If we keep differentiating $\sin x$ we eventually arrive back at $\sin x$:
$$ \begin{align} y &= \sin x \\ \frac{dy}{dx} &= \cos x \\ \frac{d^2y}{dx^2} &= -\sin x \\ \frac{d^3y}{dx^3} &= -\cos x \\ \frac{d^4y}{dx^4} &= \sin x \end{align} $$
It has to be differentiated 4 times before it gets back to itself
I was wondering, what function has the longest chain of derivatives before it gets back to itself?
You can get chains as long as you want: For given $n \in \mathbb{N}$ consider $f(x) = e^{e^{\frac{2\pi i}{n}}x}$. Then $f'(x) = e^{\frac{2\pi i}{n}} f(x)$, $f^{(k)}(x) = e^{\frac{2\pi ik}{n}}f(x) \neq f(x)$ and $f^{(n)}(x) = e^{2\pi i} f(x) = f(x)$.
I guess that you mean commonly used functions with names. In which case, I do not know any.
It is easy to construct functions with loops as long as you want. To get a loop of length $n$, take the power series for $e^x$ and drop all of the terms whose exponent is not a multiple of $n$. This will converge for all $x$ and have a derivative loop of length $n$.
Consider the function $f(x)=e^{\zeta_n x}$ where $\zeta_n\in\mathbb C$ is a primitive $n$-th root of unity. This function has period $n$.
I don't think that there's an upper bound on this. You can reformulate this as $\frac{d^ny}{dx^n} = y$ which can be rearranged to give $\frac{d^ny}{dx^n} - y = 0$. To solve such a differential equation, solve the characteristic equation $\lambda^n - 1 = 0$, but note that smaller loops also satisfy this equation, but there is a solution that achieves a loop of size $n$. To see this, notice that $\lambda = 1$ always satisfies this and this corresponds to $e^x$. The other solutions are the $n$'th roots of unity. Take the smallest such root i.e. $e^\frac{2\pi i}{n}$ and raise it to the $x$'th power i.e. $f(x) = e^\frac{2\pi ix}{n}$. This solution will satisfy the equation.
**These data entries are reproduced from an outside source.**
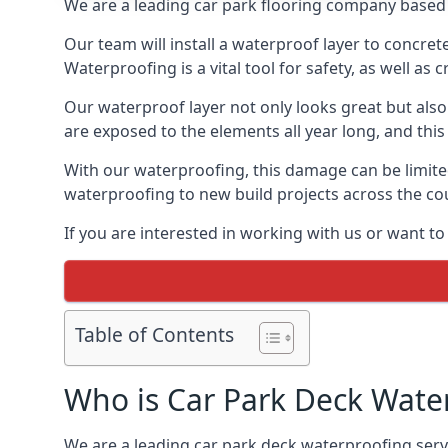
We are a leading car park flooring company based 
Our team will install a waterproof layer to concret
Waterproofing is a vital tool for safety, as well as
Our waterproof layer not only looks great but also 
are exposed to the elements all year long, and thi
With our waterproofing, this damage can be limite
waterproofing to new build projects across the co
If you are interested in working with us or want t
Table of Contents
Who is Car Park Deck Wate
We are a leading car park deck waterproofing servi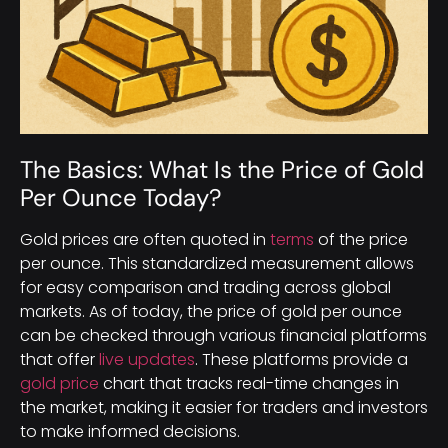
The Basics: What Is the Price of Gold
Per Ounce Today?
Gold prices are often quoted in
terms
of the price
per ounce. This standardized measurement allows
for easy comparison and trading across global
markets. As of today, the price of gold per ounce
can be checked through various financial platforms
that offer
live updates
. These platforms provide a
gold price
chart that tracks real-time changes in
the market, making it easier for traders and investors
to make informed decisions.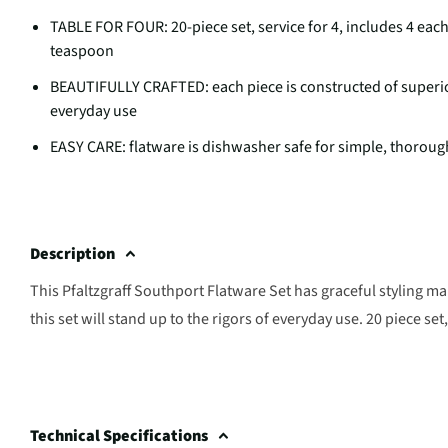
TABLE FOR FOUR: 20-piece set, service for 4, includes 4 each
teaspoon
BEAUTIFULLY CRAFTED: each piece is constructed of superior q
everyday use
EASY CARE: flatware is dishwasher safe for simple, thoroug
Description
This Pfaltzgraff Southport Flatware Set has graceful styling mak
this set will stand up to the rigors of everyday use. 20 piece set
Technical Specifications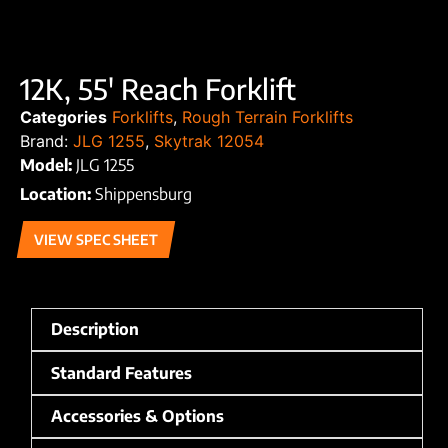
12K, 55′ Reach Forklift
Categories
Forklifts
,
Rough Terrain Forklifts
Brand:
JLG 1255
,
Skytrak 12054
Model:
JLG 1255
Location:
Shippensburg
VIEW SPEC SHEET
Description
Standard Features
Accessories & Options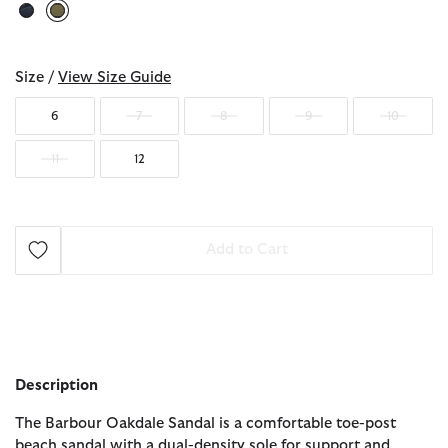
selected
Size /
View Size Guide
6
7
8
9
10
11
12
Add to Cart
Description
The Barbour Oakdale Sandal is a comfortable toe-post
beach sandal with a dual-density sole for support and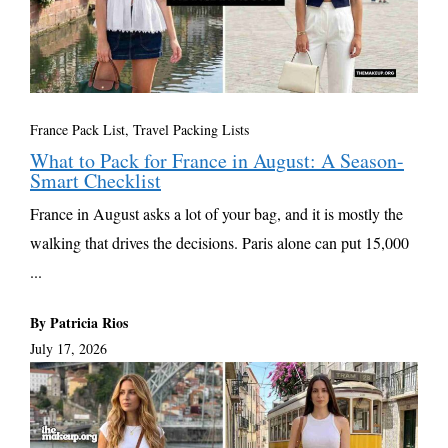
France Pack List
,
Travel Packing Lists
What to Pack for France in August: A Season-
Smart Checklist
France in August asks a lot of your bag, and it is mostly the
walking that drives the decisions. Paris alone can put 15,000
...
By Patricia Rios
July 17, 2026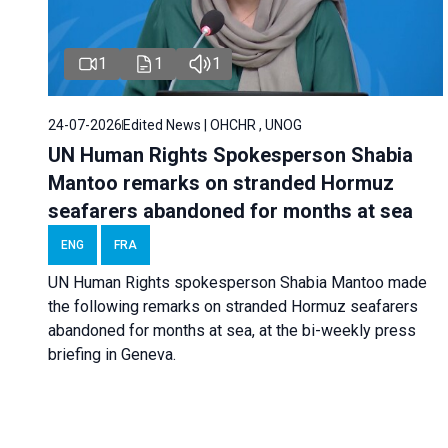
1
1
1
24-07-2026
Edited News | OHCHR , UNOG
UN Human Rights Spokesperson Shabia
Mantoo remarks on stranded Hormuz
seafarers abandoned for months at sea
ENG
FRA
UN Human Rights spokesperson Shabia Mantoo made
the following remarks on stranded Hormuz seafarers
abandoned for months at sea, at the bi-weekly press
briefing in Geneva.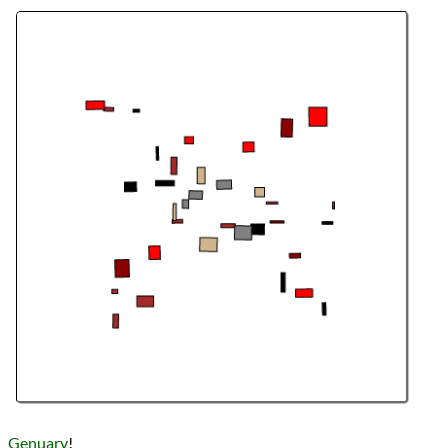
Languages
Topics
Generative Art
Procedural Content
Series
Genuary 2023
programming
Prev
Next
All Posts
Prev
Next
Genuary
!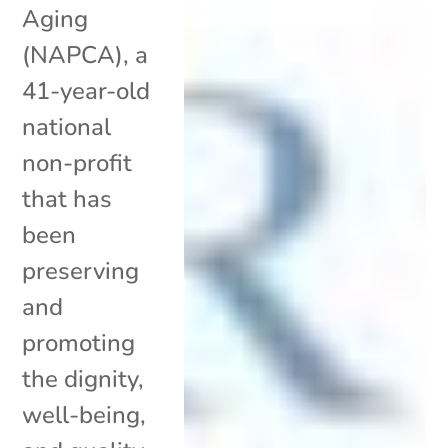
Aging
(NAPCA), a
41-year-old
national
non-profit
that has
been
preserving
and
promoting
the dignity,
well-being,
If you want a realvalued function that can be expressed in terms of elementary functions you can take the real part of Mikhail Katz' example: Let $\alpha:={2\pi\over n}$, and put
$$f(x):={\rm Re}\bigl(e^{e^{i\alpha}\,x}\bigr)=e^{\cos\alpha\>x}\>\cos\bigl(\sin\alpha\>x\bigr)\ .$$ Note that the rule ${\displaystyle{d\over dx}e^{\lambda x}=\lambda e^{\lambda x}}$ is also valid for complex $\lambda$. It follows that $$ {d^n\over dx^n}e^{\lambda x}=\lambda^n e^{\lambda x}\ .$$ When $\lambda=e^{i\alpha}$ then $\lambda^n=e^{i\cdot2\pi}=1$, hence $x\mapsto e^{\lambda x}$ "cycles" under $D$ with period $n$, and so does its real part.